Selected passage »
*** Begin section ***
Abstract
Experimental auctions allow researchers to estimate demand for products like e-cigarettes in a non-hypothetical environment where participants face real and immediate consequences for their bids. However, because auction winners actually purchase the product they bid on, participants may be introduced to a product they otherwise would not have discovered. Based on an experimental auction where 432 participants bid to buy e-cigarettes, we found that auction winners are significantly more likely to be using e-cigarettes two weeks, six weeks, and six months after the study but are no less likely to be daily cigarette smokers. This result holds even after controlling for prior e-cigarette use, strength of participants’ initial demand for e-cigarettes, and demographic characteristics.
Keywords: Experimental auctions, e-cigarettes, cigarettes
Introduction
People behave differently when being observed by researchers. The lighting experiments at the Hawthorne Works in the 1920s and ‘30s (Mayo 1933) are the most famous example of this phenomenon. And though the causes of this “Hawthorne effect” are still debated (e.g., Levitt and List 2011), researchers continue to find ways in which participating in a study changes participants’ behavior. Sherman (1980), for example, finds early evidence of a “question-behavior effect,” where asking participants to predict how they will behave changes their future behavior. Sherman asked a control group if they would volunteer three hours of their time for a well-known charity; only 4% agreed. Sherman asked participants in a treatment group to predict if they would be willing to volunteer; nearly half said they would. When subsequently asked to actually volunteer, 31% of participants in the treatment group agreed. In a more recent study, Chandon et al. (2004) found that completing a survey on intent to make an online grocery purchase increased the likelihood of making a purchase.
The “survey effect” is closely related but more general. Here, asking participants questions on a topic changes their future opinions or actions even when the original question did not involve predicting future actions. Zwane et al. (2011), for example, found that Kenyan households surveyed more frequently about their use of home drinking water disinfectant actually used the disinfectant more regularly and reported better health outcomes.
We propose an “auction effect,” where winning a good in an experimental auction changes the likelihood a participant will continue to use the good in the future. The auction effect is of special concern in studies dealing with addictive substances or harmful behaviors. Experimental auctions, traditionally used to estimate willingness to pay for ordinary consumer goods (Lusk and Shogren 2007), have recently been used in a series of studies focused on tobacco products, including labeling differences between cigarettes (Rousu and Thrasher 2013), novel smokeless tobacco products (Rousu et al. 2014), and e-cigarettes (Rousu et al. 2017). A potential concern with this design is that exposing users to a tobacco product that is new to them, as well as allowing them to win it via auction, could encourage further use of that product or forestall quit attempts.
*** End section ***
What you will do »
#1 Echo the part of the e-cigarette auction passage that opens with the words containing "We propose an" and closes with "forestall quit attempts.", word for word.
#2 According to the e-cigarette auction passage, how many participants bid to buy e-cigarettes?
#3 Carry the e-cigarette auction passage forward from its final sentence, writing the next part.

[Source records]
*** Begin section ***
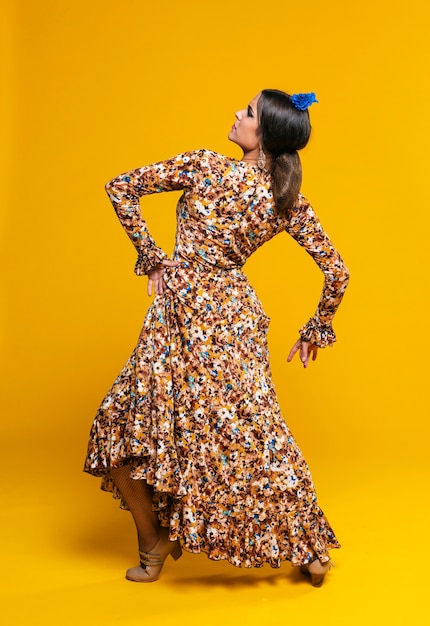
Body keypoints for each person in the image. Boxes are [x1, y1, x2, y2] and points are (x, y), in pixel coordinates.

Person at [84, 89, 349, 588]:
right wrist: (316, 329)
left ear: (264, 133)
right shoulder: (285, 198)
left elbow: (120, 187)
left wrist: (154, 256)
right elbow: (338, 272)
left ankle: (156, 543)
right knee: (254, 439)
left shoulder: (205, 165)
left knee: (129, 432)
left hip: (189, 318)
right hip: (229, 320)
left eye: (247, 112)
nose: (236, 114)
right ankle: (303, 548)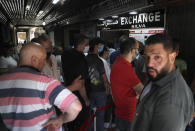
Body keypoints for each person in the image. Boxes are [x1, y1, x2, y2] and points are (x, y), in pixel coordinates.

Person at [0, 43, 82, 131]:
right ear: (34, 60)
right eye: (43, 60)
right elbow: (75, 107)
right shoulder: (45, 82)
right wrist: (61, 119)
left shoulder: (2, 80)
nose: (43, 64)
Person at [131, 34, 194, 131]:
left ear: (172, 57)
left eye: (157, 57)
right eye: (147, 57)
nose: (149, 64)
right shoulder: (157, 77)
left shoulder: (171, 100)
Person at [110, 38, 144, 131]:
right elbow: (143, 91)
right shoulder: (126, 68)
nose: (138, 52)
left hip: (120, 112)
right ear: (132, 51)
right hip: (129, 115)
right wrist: (138, 95)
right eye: (137, 49)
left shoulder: (117, 62)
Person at [62, 34, 90, 130]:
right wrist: (86, 99)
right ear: (82, 44)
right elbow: (80, 83)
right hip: (79, 96)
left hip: (68, 93)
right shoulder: (79, 59)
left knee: (70, 122)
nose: (88, 46)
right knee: (81, 123)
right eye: (87, 44)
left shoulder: (66, 54)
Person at [86, 37, 110, 131]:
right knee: (100, 115)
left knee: (90, 114)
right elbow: (104, 78)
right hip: (100, 91)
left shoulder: (84, 59)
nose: (101, 47)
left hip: (88, 91)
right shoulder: (99, 61)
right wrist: (107, 88)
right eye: (100, 45)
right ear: (96, 46)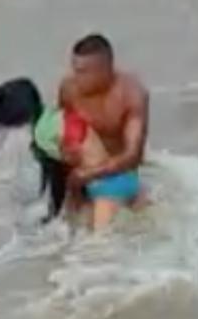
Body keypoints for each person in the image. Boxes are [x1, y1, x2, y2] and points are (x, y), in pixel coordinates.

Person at [58, 34, 149, 230]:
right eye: (75, 70)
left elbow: (134, 155)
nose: (76, 78)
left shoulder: (131, 94)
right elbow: (63, 130)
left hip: (117, 177)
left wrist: (90, 174)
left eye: (83, 72)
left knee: (98, 249)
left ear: (105, 70)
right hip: (80, 179)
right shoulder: (68, 89)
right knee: (65, 235)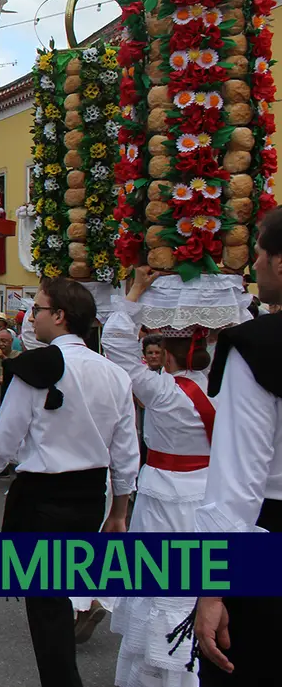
*** End section ***
Outputs in order »
#1
We propose an “auction effect,” where winning a good in an experimental auction changes the likelihood a participant will continue to use the good in the future. The auction effect is of special concern in studies dealing with addictive substances or harmful behaviors. Experimental auctions, traditionally used to estimate willingness to pay for ordinary consumer goods (Lusk and Shogren 2007), have recently been used in a series of studies focused on tobacco products, including labeling differences between cigarettes (Rousu and Thrasher 2013), novel smokeless tobacco products (Rousu et al. 2014), and e-cigarettes (Rousu et al. 2017). A potential concern with this design is that exposing users to a tobacco product that is new to them, as well as allowing them to win it via auction, could encourage further use of that product or forestall quit attempts.

#2 432 participants.

#3
Until now, this has been difficult to assess since auction studies are typically one-session affairs with little to no follow-up. A study by Shogren et al. (2000) is one exception. The authors asked participants to bid on goods in a series of auctions spread over two weeks. Those who won a good in early auctions tended to decrease their bids in later auctions. The authors attributed this to the participants’ desire to learn about their preferences for unfamiliar goods. The authors did not, however, present evidence about whether winners are more likely to continue using a product after the two-week study period.
Our study proposes to fill this gap in the literature by building on recent work examining willingness to pay for e-cigarettes (Rousu et al. 2017). Our goal is to assess whether winning an e-cigarette in an experimental auction affects participants’ use of e-cigarette and cigarette two weeks, six weeks, and six months after their study session. We find that participants who won e-cigarettes were significantly more likely to use e-cigarettes at follow up but were no less likely to use cigarettes.
Methods
Institutional Review Boards at Roswell Park Comprehensive Cancer Center and Susquehanna University approved these procedures.
Sample.
Four hundred thirty-two smokers from the Buffalo, NY, and Selinsgrove, PA, areas took part in experimental auctions in 2014 and 2015. Participants were 18 or older, were not currently using e-cigarettes, and had no major medical issues. Participants received $80 for participating in the study with the understanding that they might win, and have to pay for, up to one tobacco product. According to Harrison and List’s (2004) taxonomy, this would be considered an artefactual field experiment – a laboratory experiment with a non-student population.
Products.
Three products were offered in an nth-price auction – Blu single-use e-cigarettes (Blu-D), Blu rechargeable e-cigarettes (Blu-R), and Camel cigarettes. Both e-cigarettes contained the nicotine equivalent of two packs of cigarettes. At the time of the study, both e-cigarette products were widely available at traditional cigarette retailers (e.g., convenience stores) as well as online (Haardörfer et al. 2017). Twenty-eight percent of participants won one of the e-cigarettes (Blu-D or Blu-R) at their auction sessions.
Experimental Design.
The experimental auction had six steps.
Step 1: When participants arrived, we checked their identification to ensure they were18 or older. Participants then completed a consent form, pre-auction questionnaire, and received $80 for their participation.
Step 2: Participants received detailed oral and written instructions on the random nth-price auction (Shogren 2001) and asked any questions they might have about the auction.
Step 3: Participants bid on two candy bars in two potentially binding practice rounds. After collecting bids from both rounds, we randomly selected the binding round and the binding nth price for that round. While the practice rounds were hypothetical, we emphasized that the auctions for tobacco products would be real.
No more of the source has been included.